Restate each line of the listing exactly, without carrying over any pictures.

## MATERIAL PROVIDED
------------------------------------

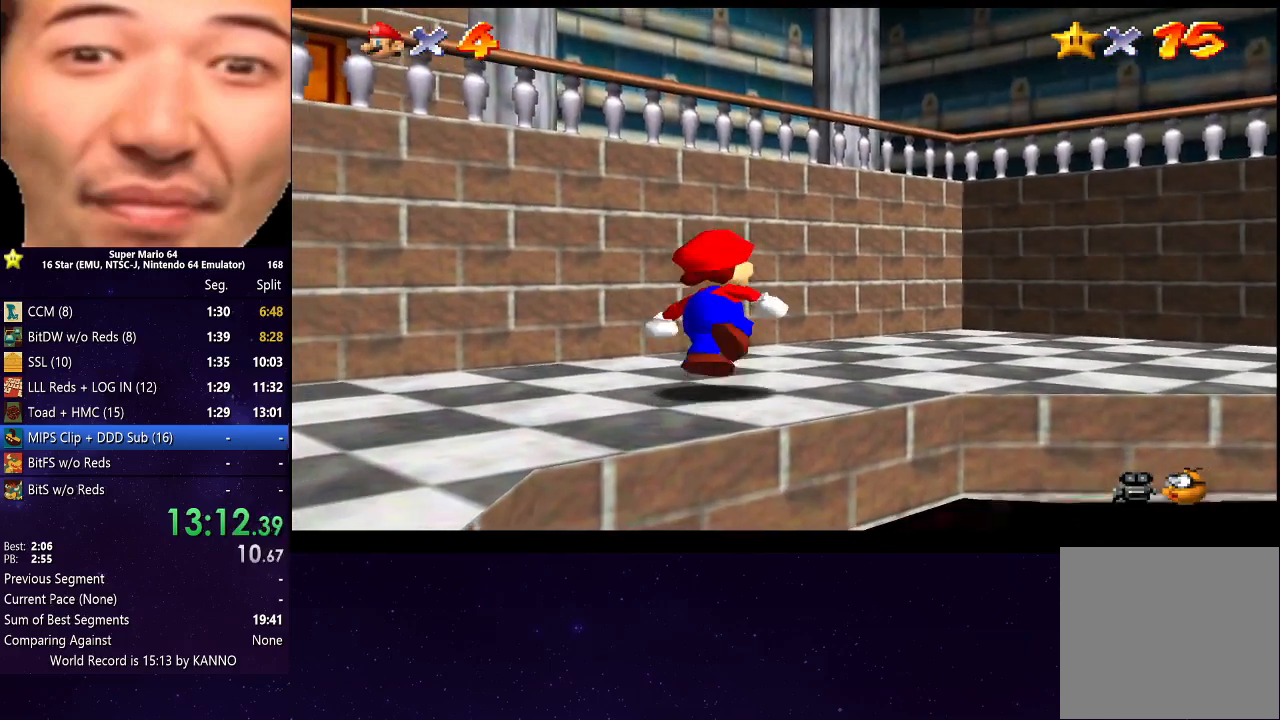
{"buttons": ["A"], "left_stick": "up-left", "right_stick": "center", "events": [[33, "left_stick", "up-left"], [67, "A", "down"], [167, "left_stick", "left"], [433, "left_stick", "up-left"]]}
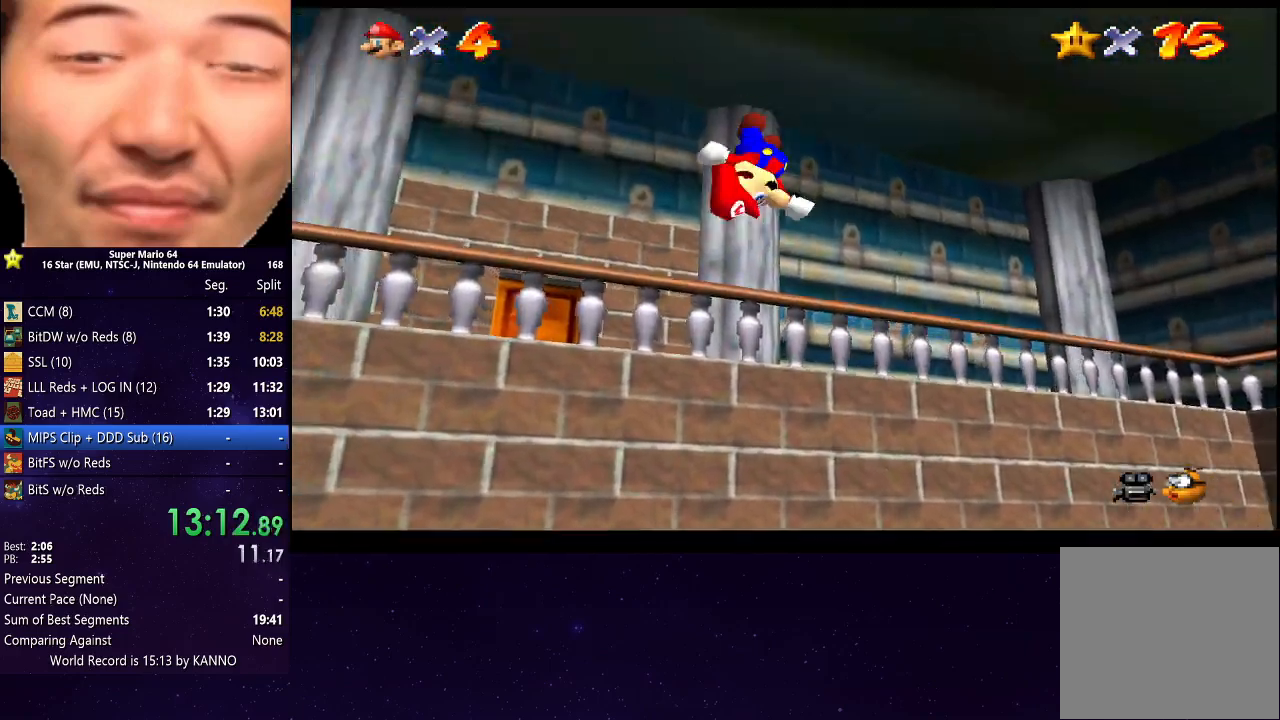
{"buttons": [], "left_stick": "up-left", "right_stick": "center", "events": [[100, "left_stick", "up"], [200, "A", "up"], [233, "left_stick", "up-left"]]}
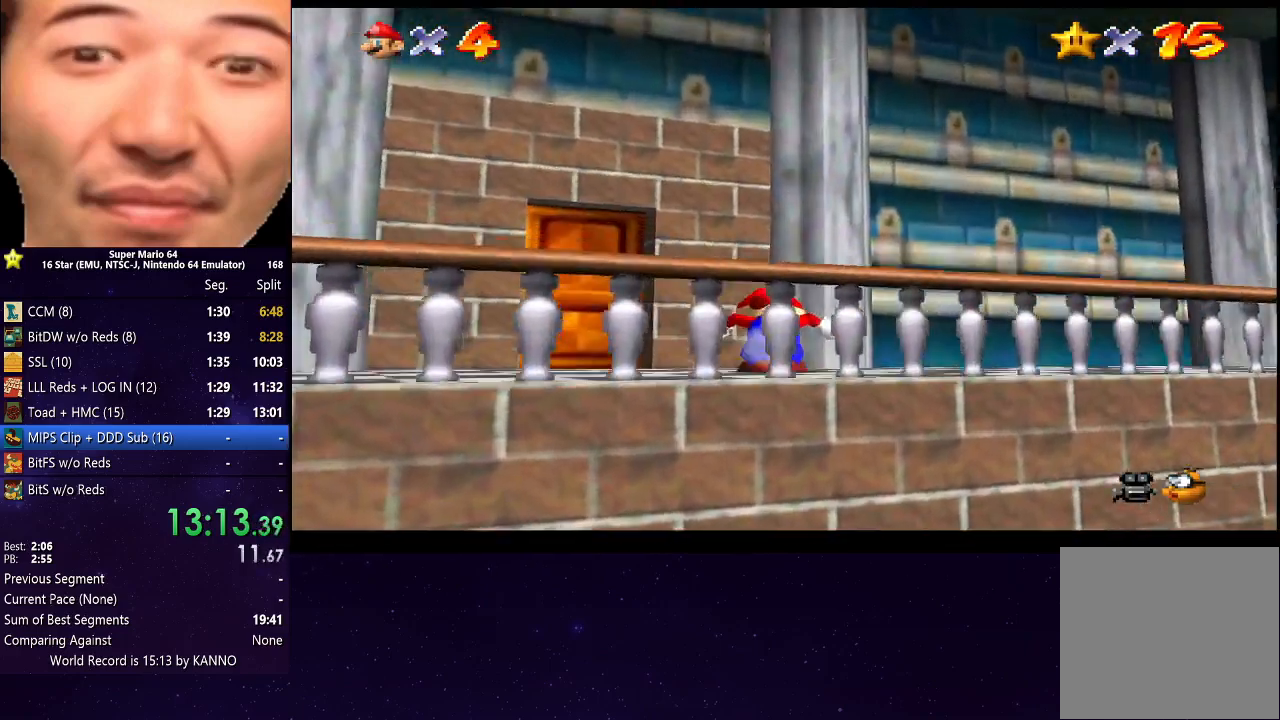
{"buttons": [], "left_stick": "up", "right_stick": "center", "events": [[33, "left_stick", "left"], [233, "left_stick", "up-left"], [367, "left_stick", "up"]]}
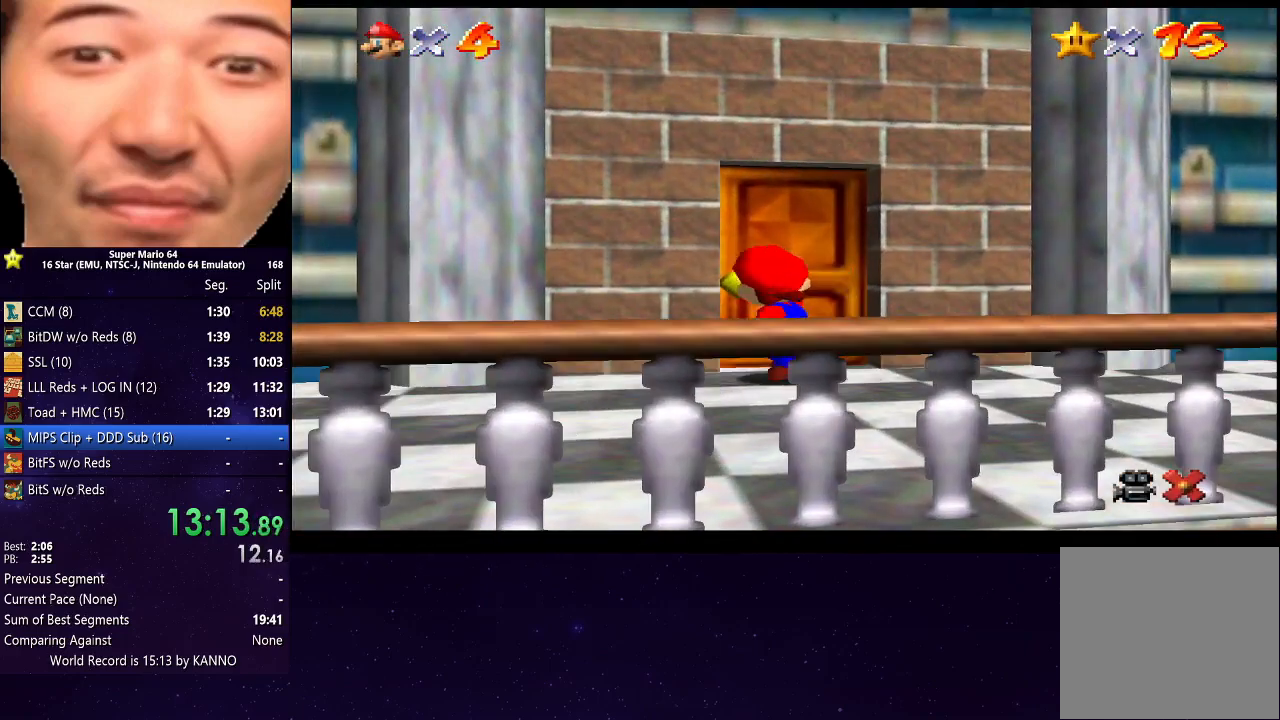
{"buttons": [], "left_stick": "center", "right_stick": "center", "events": [[367, "left_stick", "center"]]}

------------------------------------

## OUTPUT FOR THIS TASK
{"buttons": ["A"], "left_stick": "up-left", "right_stick": "center", "events": [[33, "left_stick", "up-left"], [67, "A", "down"], [167, "left_stick", "left"], [433, "left_stick", "up-left"]]}
{"buttons": [], "left_stick": "up-left", "right_stick": "center", "events": [[100, "left_stick", "up"], [200, "A", "up"], [233, "left_stick", "up-left"]]}
{"buttons": [], "left_stick": "up", "right_stick": "center", "events": [[33, "left_stick", "left"], [233, "left_stick", "up-left"], [367, "left_stick", "up"]]}
{"buttons": [], "left_stick": "center", "right_stick": "center", "events": [[367, "left_stick", "center"]]}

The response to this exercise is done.